→ **EXERCISE AIM**
Count the lines in the records that contain the string "auctor". Reply with that number only.
[Start of section]
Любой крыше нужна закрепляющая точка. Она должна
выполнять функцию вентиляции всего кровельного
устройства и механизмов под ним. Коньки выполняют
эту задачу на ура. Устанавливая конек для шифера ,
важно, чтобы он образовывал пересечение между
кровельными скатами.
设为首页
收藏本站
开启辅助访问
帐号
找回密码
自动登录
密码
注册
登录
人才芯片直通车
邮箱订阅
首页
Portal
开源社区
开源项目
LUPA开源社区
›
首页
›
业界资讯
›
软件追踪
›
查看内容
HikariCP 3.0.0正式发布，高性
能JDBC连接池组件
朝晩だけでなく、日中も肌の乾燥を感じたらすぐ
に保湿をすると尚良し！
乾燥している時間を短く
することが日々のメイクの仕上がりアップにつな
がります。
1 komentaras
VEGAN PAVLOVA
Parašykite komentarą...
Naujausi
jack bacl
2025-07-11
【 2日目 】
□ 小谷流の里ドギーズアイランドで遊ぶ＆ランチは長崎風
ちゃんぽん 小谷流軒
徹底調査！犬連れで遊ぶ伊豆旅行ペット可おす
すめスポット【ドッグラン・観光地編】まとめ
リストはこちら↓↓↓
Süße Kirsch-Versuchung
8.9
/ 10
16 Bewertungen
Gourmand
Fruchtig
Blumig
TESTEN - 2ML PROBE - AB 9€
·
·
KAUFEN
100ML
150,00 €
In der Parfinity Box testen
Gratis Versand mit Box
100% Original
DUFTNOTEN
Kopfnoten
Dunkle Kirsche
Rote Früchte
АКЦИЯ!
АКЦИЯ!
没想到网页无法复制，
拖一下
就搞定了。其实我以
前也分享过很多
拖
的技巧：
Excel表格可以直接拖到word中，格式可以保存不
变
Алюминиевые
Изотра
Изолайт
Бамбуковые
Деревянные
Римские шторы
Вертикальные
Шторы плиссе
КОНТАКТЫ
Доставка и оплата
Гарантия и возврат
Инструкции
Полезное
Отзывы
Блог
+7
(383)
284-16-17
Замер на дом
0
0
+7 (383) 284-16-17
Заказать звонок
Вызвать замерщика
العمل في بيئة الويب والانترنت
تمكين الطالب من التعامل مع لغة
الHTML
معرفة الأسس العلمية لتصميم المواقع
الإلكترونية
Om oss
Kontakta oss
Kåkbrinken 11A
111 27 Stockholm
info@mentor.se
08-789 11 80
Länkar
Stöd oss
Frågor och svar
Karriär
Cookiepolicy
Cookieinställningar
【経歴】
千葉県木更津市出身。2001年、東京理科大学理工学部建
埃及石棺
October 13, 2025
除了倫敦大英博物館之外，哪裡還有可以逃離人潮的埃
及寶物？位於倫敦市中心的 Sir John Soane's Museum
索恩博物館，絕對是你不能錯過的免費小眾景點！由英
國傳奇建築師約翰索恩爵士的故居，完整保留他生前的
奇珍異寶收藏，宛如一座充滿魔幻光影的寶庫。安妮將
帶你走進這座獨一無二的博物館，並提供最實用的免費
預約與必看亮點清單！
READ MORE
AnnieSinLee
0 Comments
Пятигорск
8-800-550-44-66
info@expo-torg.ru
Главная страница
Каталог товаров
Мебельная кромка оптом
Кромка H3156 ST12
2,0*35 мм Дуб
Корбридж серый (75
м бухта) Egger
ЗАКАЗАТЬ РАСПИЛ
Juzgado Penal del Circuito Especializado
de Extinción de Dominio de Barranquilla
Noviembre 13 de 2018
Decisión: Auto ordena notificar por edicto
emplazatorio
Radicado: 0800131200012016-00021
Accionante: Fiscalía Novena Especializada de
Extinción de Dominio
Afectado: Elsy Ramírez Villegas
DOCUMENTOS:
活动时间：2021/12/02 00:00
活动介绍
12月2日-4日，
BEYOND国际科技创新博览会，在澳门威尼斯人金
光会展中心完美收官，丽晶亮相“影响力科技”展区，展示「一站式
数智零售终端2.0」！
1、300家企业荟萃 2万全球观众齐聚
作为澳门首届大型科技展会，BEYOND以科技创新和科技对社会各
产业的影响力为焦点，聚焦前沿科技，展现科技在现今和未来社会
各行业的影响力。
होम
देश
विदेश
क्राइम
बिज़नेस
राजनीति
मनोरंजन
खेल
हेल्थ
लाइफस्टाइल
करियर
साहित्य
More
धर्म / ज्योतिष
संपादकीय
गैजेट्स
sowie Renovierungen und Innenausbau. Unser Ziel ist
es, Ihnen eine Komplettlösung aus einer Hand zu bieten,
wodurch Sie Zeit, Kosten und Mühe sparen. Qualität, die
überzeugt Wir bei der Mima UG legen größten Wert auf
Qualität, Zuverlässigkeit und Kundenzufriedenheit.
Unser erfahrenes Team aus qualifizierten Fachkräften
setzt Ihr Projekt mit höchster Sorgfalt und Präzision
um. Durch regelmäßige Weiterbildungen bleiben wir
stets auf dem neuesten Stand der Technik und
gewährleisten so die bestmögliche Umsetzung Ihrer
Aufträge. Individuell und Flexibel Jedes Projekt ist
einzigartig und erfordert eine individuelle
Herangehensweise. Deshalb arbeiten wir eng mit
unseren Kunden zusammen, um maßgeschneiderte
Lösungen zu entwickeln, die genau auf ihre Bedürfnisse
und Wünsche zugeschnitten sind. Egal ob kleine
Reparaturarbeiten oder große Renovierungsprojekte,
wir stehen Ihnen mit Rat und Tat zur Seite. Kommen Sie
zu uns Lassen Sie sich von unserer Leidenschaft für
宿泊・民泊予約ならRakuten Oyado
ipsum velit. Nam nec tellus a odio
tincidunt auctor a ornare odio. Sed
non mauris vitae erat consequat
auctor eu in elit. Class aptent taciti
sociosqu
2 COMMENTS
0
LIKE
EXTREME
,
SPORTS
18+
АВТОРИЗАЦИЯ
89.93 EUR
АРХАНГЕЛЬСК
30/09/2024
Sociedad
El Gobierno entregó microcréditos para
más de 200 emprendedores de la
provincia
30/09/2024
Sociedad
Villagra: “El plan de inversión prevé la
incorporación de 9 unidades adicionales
[End of section]
→ **SOLUTION TO THIS TASK**
2